→ Brief
All of the data is to be printed exactly, though the images must be left off.

(Photos with camera intrinsics)
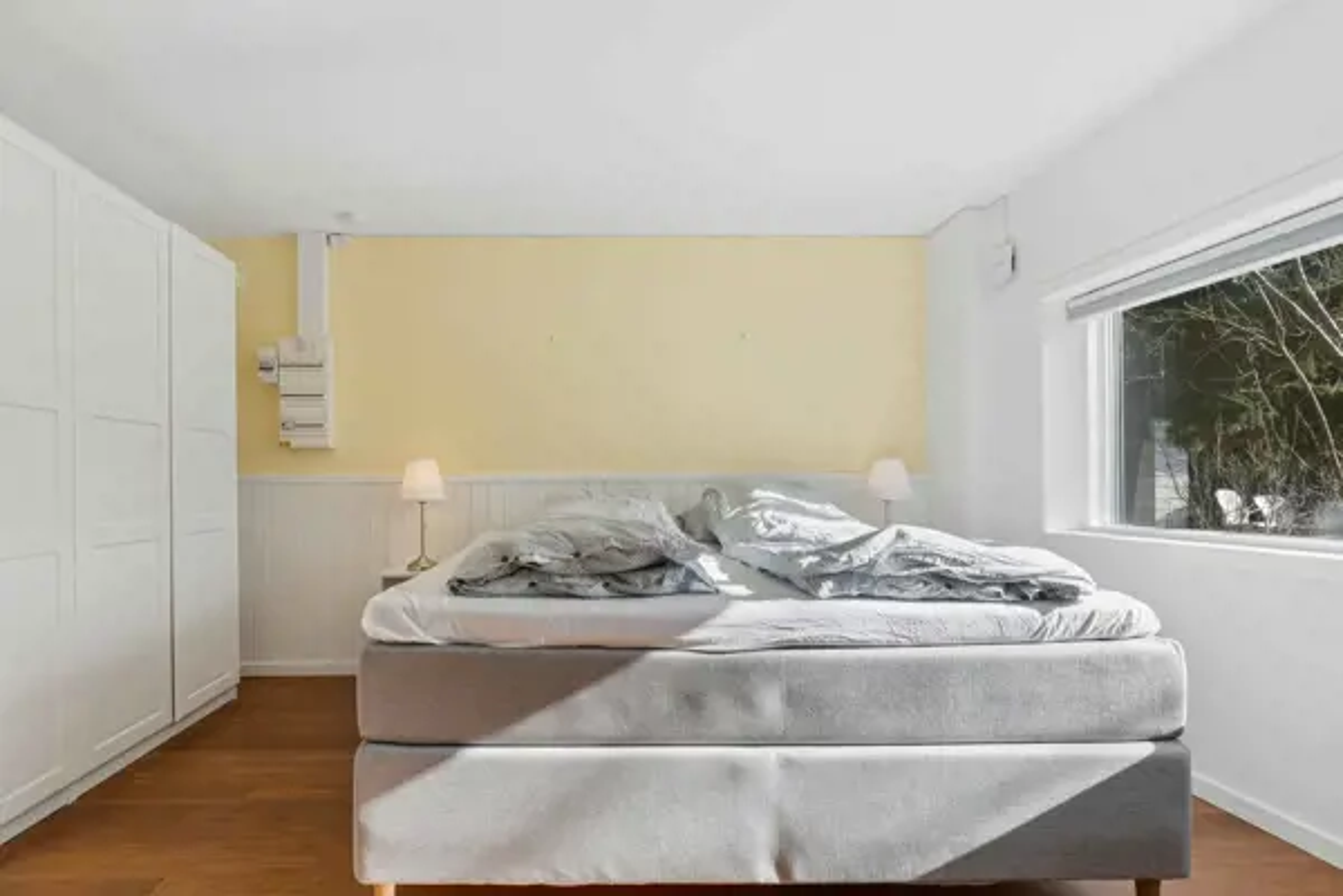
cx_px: 672
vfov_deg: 69.7
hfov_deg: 92.4
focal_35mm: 17
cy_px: 448
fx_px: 643
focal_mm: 11.5
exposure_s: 1/250
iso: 200
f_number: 8
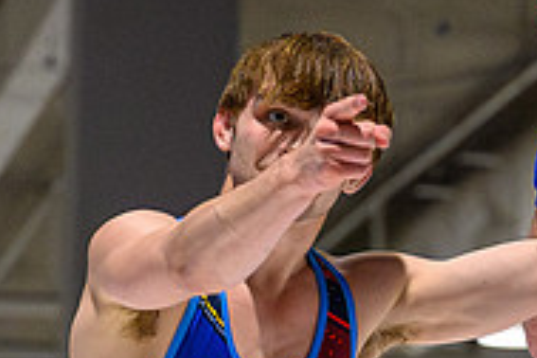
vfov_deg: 3.5
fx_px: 5787
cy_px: 593
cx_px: 508
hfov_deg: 5.3
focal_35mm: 388
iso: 9000
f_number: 2.8
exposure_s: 1/800
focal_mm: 73
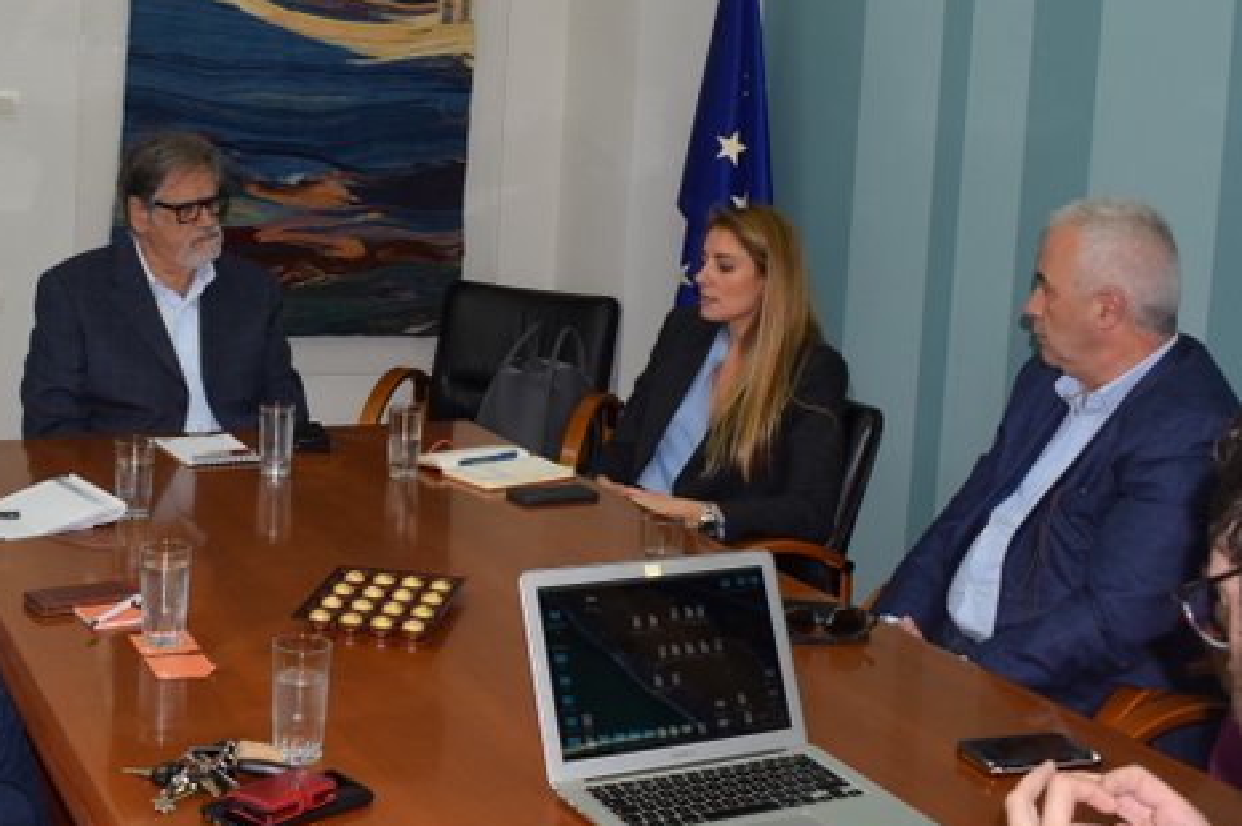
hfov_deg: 40.1
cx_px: 432
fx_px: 1681
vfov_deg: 27.3
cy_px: 229
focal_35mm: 49
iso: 800
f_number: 5.6
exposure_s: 1/125
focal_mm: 21
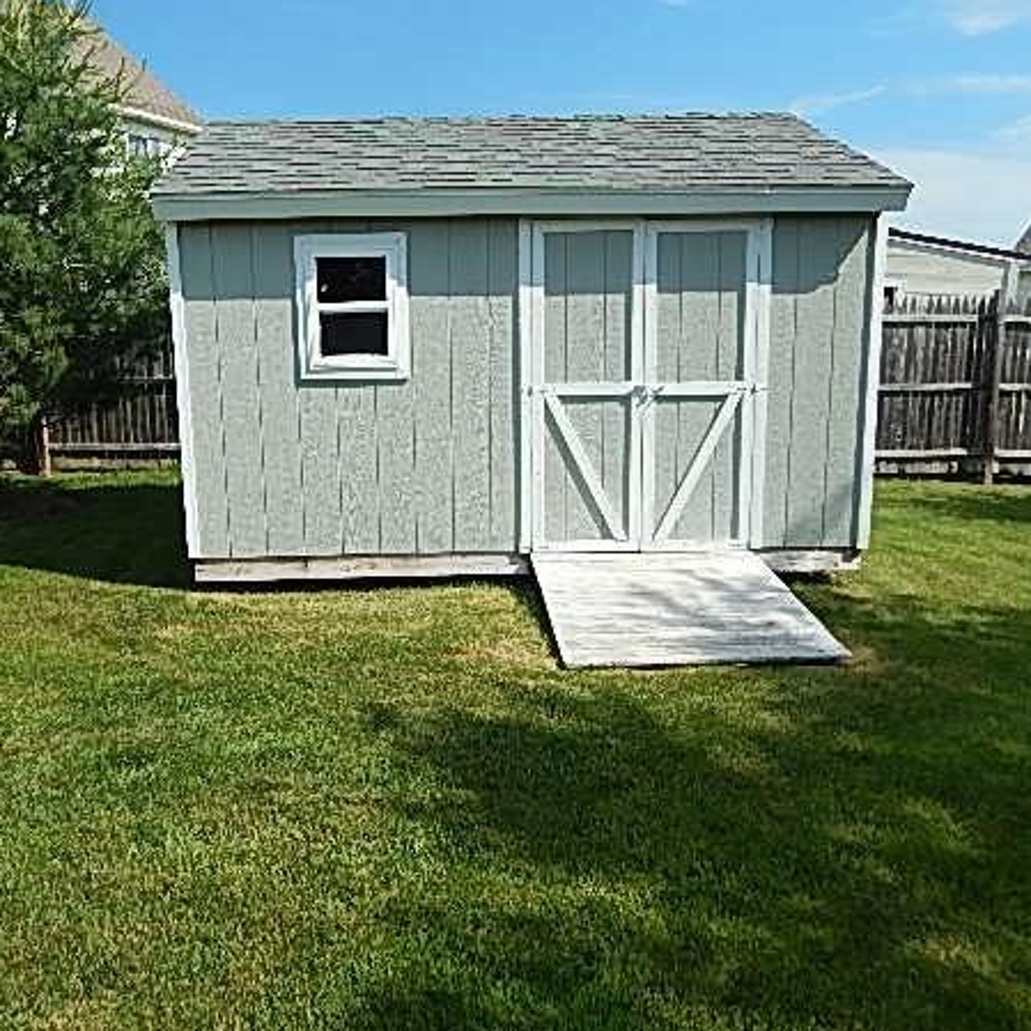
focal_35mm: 29
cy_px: 494
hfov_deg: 55.3
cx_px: 429
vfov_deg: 55.6
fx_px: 977
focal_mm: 4
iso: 125
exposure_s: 1/400
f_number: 6
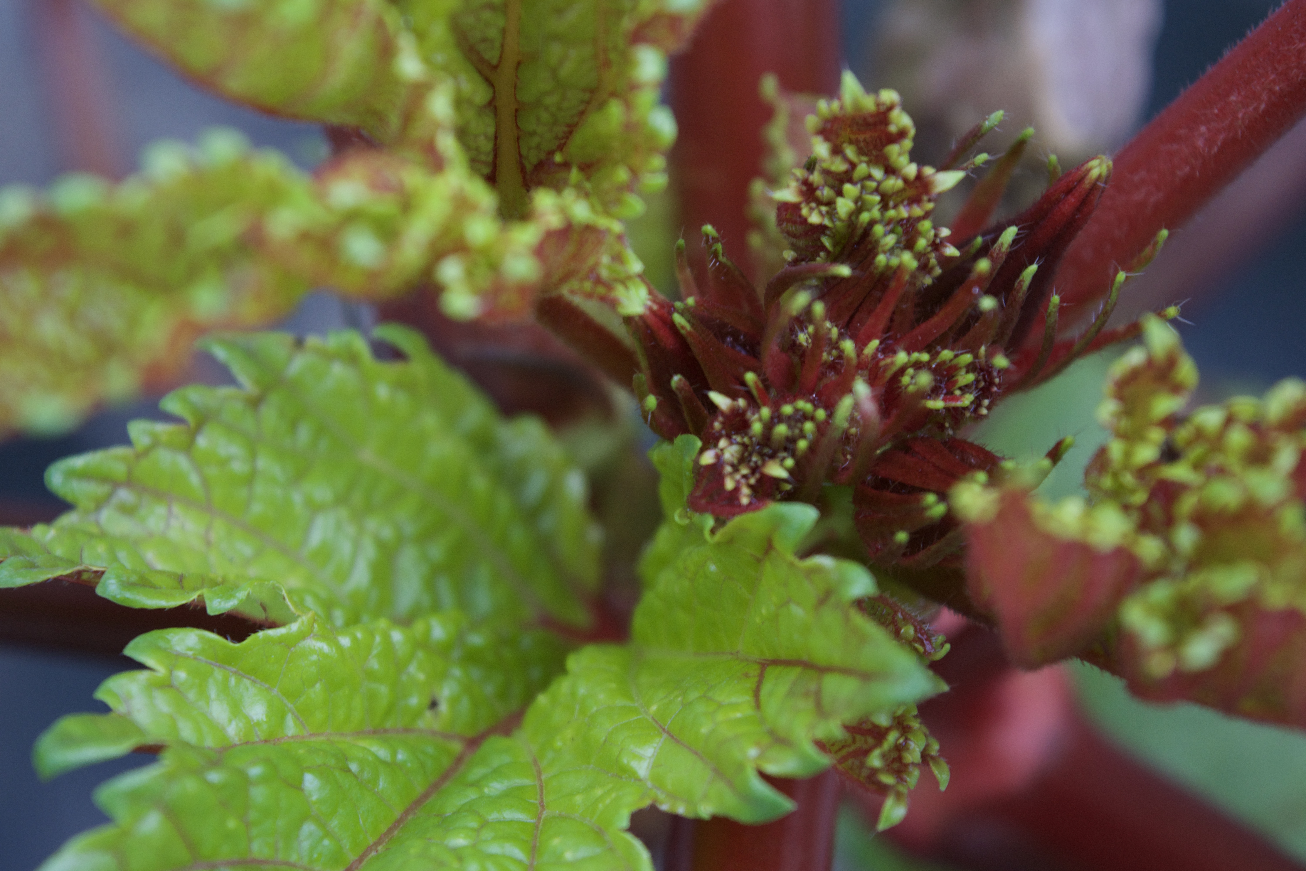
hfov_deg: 24.6
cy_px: 436
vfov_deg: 16.6
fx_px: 2993
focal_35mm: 82
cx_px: 653
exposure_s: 1/125
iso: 400
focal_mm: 55
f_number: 5.6
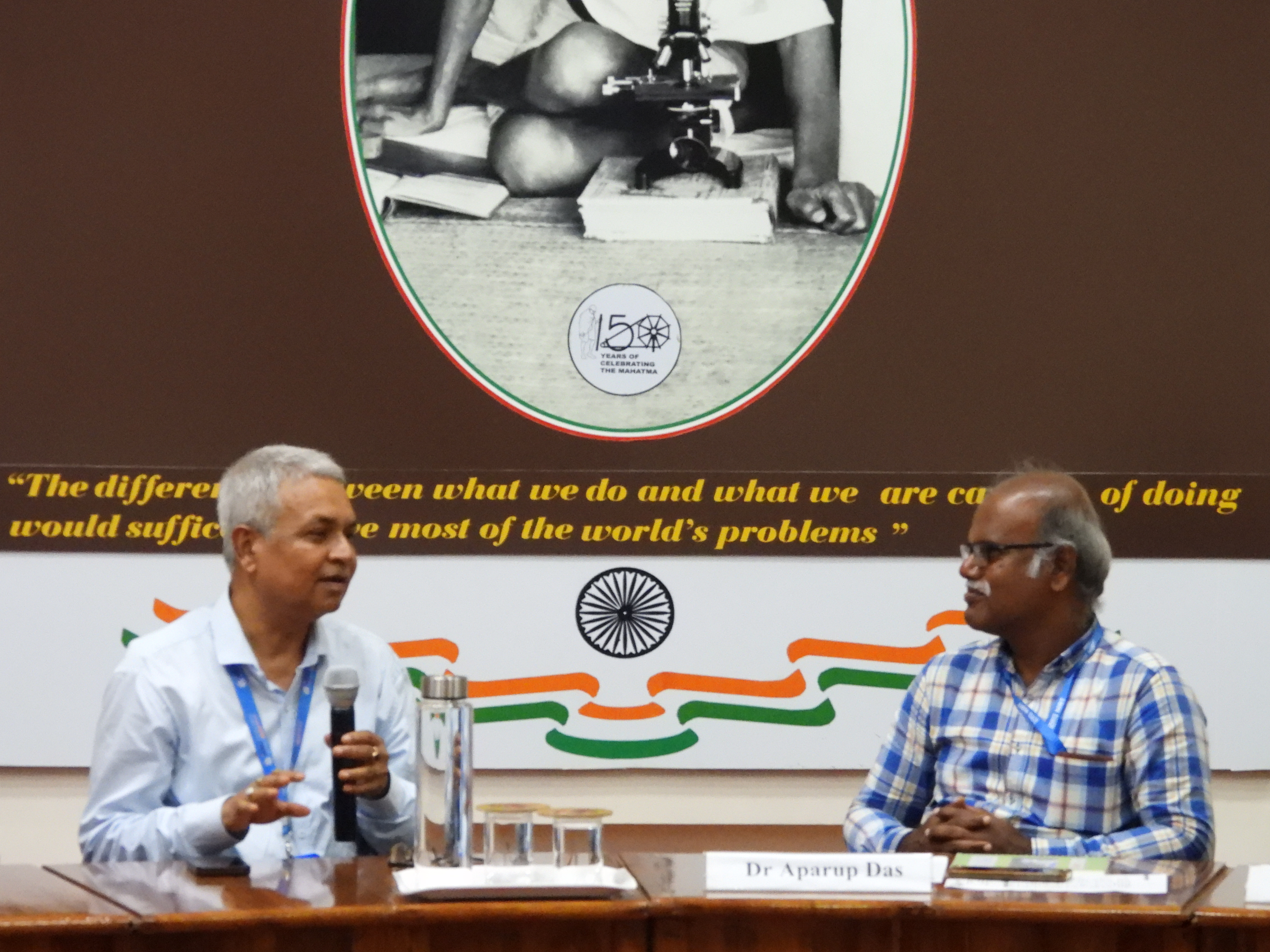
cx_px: 635
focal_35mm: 150
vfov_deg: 9.9
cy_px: 476
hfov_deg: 13.2
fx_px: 5503
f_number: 4.5
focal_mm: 26.8
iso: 1600
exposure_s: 1/30
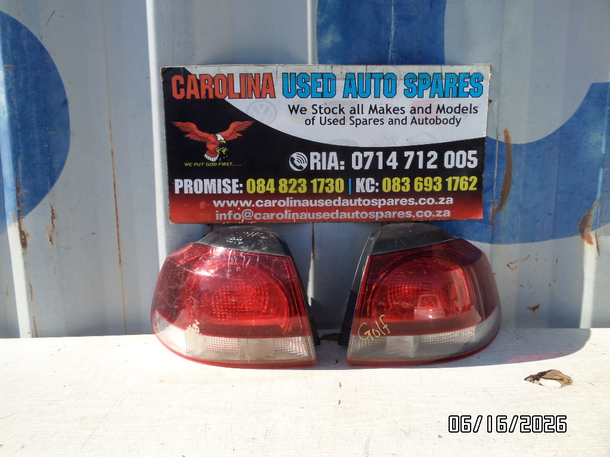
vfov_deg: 56.8
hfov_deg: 71.6
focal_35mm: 24
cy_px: 228
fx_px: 423
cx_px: 305
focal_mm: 4
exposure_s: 1/500
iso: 80
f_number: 4.2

→ Solved problem
cx_px: 672
vfov_deg: 69.7
hfov_deg: 92.4
focal_35mm: 17
cy_px: 448
fx_px: 643
focal_mm: 11.5
exposure_s: 1/250
iso: 200
f_number: 8
vfov_deg: 3.5
fx_px: 5787
cy_px: 593
cx_px: 508
hfov_deg: 5.3
focal_35mm: 388
iso: 9000
f_number: 2.8
exposure_s: 1/800
focal_mm: 73
hfov_deg: 40.1
cx_px: 432
fx_px: 1681
vfov_deg: 27.3
cy_px: 229
focal_35mm: 49
iso: 800
f_number: 5.6
exposure_s: 1/125
focal_mm: 21
focal_35mm: 29
cy_px: 494
hfov_deg: 55.3
cx_px: 429
vfov_deg: 55.6
fx_px: 977
focal_mm: 4
iso: 125
exposure_s: 1/400
f_number: 6
hfov_deg: 24.6
cy_px: 436
vfov_deg: 16.6
fx_px: 2993
focal_35mm: 82
cx_px: 653
exposure_s: 1/125
iso: 400
focal_mm: 55
f_number: 5.6
cx_px: 635
focal_35mm: 150
vfov_deg: 9.9
cy_px: 476
hfov_deg: 13.2
fx_px: 5503
f_number: 4.5
focal_mm: 26.8
iso: 1600
exposure_s: 1/30
vfov_deg: 56.8
hfov_deg: 71.6
focal_35mm: 24
cy_px: 228
fx_px: 423
cx_px: 305
focal_mm: 4
exposure_s: 1/500
iso: 80
f_number: 4.2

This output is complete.